* [EXERCISE BRIEF]: Turn every line of the items below into a Markdown table with two columns, Row and Line, where Row numbers the lines in order and blank lines are left out.

____

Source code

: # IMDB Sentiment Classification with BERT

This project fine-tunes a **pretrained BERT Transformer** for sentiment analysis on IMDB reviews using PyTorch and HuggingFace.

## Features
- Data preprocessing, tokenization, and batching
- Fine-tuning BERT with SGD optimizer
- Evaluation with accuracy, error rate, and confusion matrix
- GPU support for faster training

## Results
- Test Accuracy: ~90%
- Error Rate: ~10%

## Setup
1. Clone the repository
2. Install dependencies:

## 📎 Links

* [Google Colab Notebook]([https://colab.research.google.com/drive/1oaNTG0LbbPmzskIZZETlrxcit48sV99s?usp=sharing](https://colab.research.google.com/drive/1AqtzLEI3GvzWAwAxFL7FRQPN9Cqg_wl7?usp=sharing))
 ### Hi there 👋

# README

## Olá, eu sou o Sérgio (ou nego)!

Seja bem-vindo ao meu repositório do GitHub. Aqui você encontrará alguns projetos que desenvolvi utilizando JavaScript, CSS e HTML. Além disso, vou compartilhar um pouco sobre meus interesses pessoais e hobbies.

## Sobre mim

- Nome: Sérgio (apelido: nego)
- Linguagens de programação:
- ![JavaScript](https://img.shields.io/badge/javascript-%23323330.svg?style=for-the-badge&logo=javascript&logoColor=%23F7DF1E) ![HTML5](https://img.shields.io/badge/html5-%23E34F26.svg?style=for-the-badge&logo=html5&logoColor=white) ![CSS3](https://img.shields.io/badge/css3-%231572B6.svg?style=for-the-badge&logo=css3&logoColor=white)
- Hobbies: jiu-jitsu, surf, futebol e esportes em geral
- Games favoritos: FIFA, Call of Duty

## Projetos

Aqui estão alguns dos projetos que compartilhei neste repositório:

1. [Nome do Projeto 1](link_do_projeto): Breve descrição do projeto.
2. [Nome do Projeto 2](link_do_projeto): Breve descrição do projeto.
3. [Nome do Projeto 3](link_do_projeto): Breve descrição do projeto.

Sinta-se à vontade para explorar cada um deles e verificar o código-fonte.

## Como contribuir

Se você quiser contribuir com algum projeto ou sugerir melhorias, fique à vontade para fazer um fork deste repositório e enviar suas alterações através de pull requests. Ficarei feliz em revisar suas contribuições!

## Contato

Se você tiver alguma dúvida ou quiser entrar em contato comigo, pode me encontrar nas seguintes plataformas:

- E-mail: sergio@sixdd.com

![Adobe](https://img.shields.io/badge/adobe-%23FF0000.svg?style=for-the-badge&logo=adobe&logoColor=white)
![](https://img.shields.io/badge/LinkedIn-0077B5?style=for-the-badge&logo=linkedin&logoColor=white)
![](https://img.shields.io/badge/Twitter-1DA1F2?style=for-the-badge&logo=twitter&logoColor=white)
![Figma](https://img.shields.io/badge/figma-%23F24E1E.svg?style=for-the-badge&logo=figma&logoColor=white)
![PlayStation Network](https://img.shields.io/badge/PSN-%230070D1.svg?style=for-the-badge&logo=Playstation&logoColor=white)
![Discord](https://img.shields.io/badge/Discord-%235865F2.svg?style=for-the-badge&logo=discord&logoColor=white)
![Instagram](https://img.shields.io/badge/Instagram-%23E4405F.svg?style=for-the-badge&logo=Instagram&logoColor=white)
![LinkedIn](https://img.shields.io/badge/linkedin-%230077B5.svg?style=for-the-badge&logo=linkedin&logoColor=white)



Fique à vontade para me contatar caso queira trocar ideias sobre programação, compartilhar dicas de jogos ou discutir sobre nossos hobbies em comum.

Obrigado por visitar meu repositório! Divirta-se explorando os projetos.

____

* [SOLUTION TO THIS TASK]:
| Row | Line |
|---|---|
| 1 | Source code |
| 2 | : # IMDB Sentiment Classification with BERT |
| 3 | This project fine-tunes a **pretrained BERT Transformer** for sentiment analysis on IMDB reviews using PyTorch and HuggingFace. |
| 4 | ## Features |
| 5 | - Data preprocessing, tokenization, and batching |
| 6 | - Fine-tuning BERT with SGD optimizer |
| 7 | - Evaluation with accuracy, error rate, and confusion matrix |
| 8 | - GPU support for faster training |
| 9 | ## Results |
| 10 | - Test Accuracy: ~90% |
| 11 | - Error Rate: ~10% |
| 12 | ## Setup |
| 13 | 1. Clone the repository |
| 14 | 2. Install dependencies: |
| 15 | ## 📎 Links |
| 16 | * [Google Colab Notebook]([https://colab.research.google.com/drive/1oaNTG0LbbPmzskIZZETlrxcit48sV99s?usp=sharing](https://colab.research.google.com/drive/1AqtzLEI3GvzWAwAxFL7FRQPN9Cqg_wl7?usp=sharing)) |
| 17 |  ### Hi there 👋 |
| 18 | # README |
| 19 | ## Olá, eu sou o Sérgio (ou nego)! |
| 20 | Seja bem-vindo ao meu repositório do GitHub. Aqui você encontrará alguns projetos que desenvolvi utilizando JavaScript, CSS e HTML. Além disso, vou compartilhar um pouco sobre meus interesses pessoais e hobbies. |
| 21 | ## Sobre mim |
| 22 | - Nome: Sérgio (apelido: nego) |
| 23 | - Linguagens de programação: |
| 24 | - ![JavaScript](https://img.shields.io/badge/javascript-%23323330.svg?style=for-the-badge&logo=javascript&logoColor=%23F7DF1E) ![HTML5](https://img.shields.io/badge/html5-%23E34F26.svg?style=for-the-badge&logo=html5&logoColor=white) ![CSS3](https://img.shields.io/badge/css3-%231572B6.svg?style=for-the-badge&logo=css3&logoColor=white) |
| 25 | - Hobbies: jiu-jitsu, surf, futebol e esportes em geral |
| 26 | - Games favoritos: FIFA, Call of Duty |
| 27 | ## Projetos |
| 28 | Aqui estão alguns dos projetos que compartilhei neste repositório: |
| 29 | 1. [Nome do Projeto 1](link_do_projeto): Breve descrição do projeto. |
| 30 | 2. [Nome do Projeto 2](link_do_projeto): Breve descrição do projeto. |
| 31 | 3. [Nome do Projeto 3](link_do_projeto): Breve descrição do projeto. |
| 32 | Sinta-se à vontade para explorar cada um deles e verificar o código-fonte. |
| 33 | ## Como contribuir |
| 34 | Se você quiser contribuir com algum projeto ou sugerir melhorias, fique à vontade para fazer um fork deste repositório e enviar suas alterações através de pull requests. Ficarei feliz em revisar suas contribuições! |
| 35 | ## Contato |
| 36 | Se você tiver alguma dúvida ou quiser entrar em contato comigo, pode me encontrar nas seguintes plataformas: |
| 37 | - E-mail: sergio@sixdd.com |
| 38 | ![Adobe](https://img.shields.io/badge/adobe-%23FF0000.svg?style=for-the-badge&logo=adobe&logoColor=white) |
| 39 | ![](https://img.shields.io/badge/LinkedIn-0077B5?style=for-the-badge&logo=linkedin&logoColor=white) |
| 40 | ![](https://img.shields.io/badge/Twitter-1DA1F2?style=for-the-badge&logo=twitter&logoColor=white) |
| 41 | ![Figma](https://img.shields.io/badge/figma-%23F24E1E.svg?style=for-the-badge&logo=figma&logoColor=white) |
| 42 | ![PlayStation Network](https://img.shields.io/badge/PSN-%230070D1.svg?style=for-the-badge&logo=Playstation&logoColor=white) |
| 43 | ![Discord](https://img.shields.io/badge/Discord-%235865F2.svg?style=for-the-badge&logo=discord&logoColor=white) |
| 44 | ![Instagram](https://img.shields.io/badge/Instagram-%23E4405F.svg?style=for-the-badge&logo=Instagram&logoColor=white) |
| 45 | ![LinkedIn](https://img.shields.io/badge/linkedin-%230077B5.svg?style=for-the-badge&logo=linkedin&logoColor=white) |
| 46 | Fique à vontade para me contatar caso queira trocar ideias sobre programação, compartilhar dicas de jogos ou discutir sobre nossos hobbies em comum. |
| 47 | Obrigado por visitar meu repositório! Divirta-se explorando os projetos. |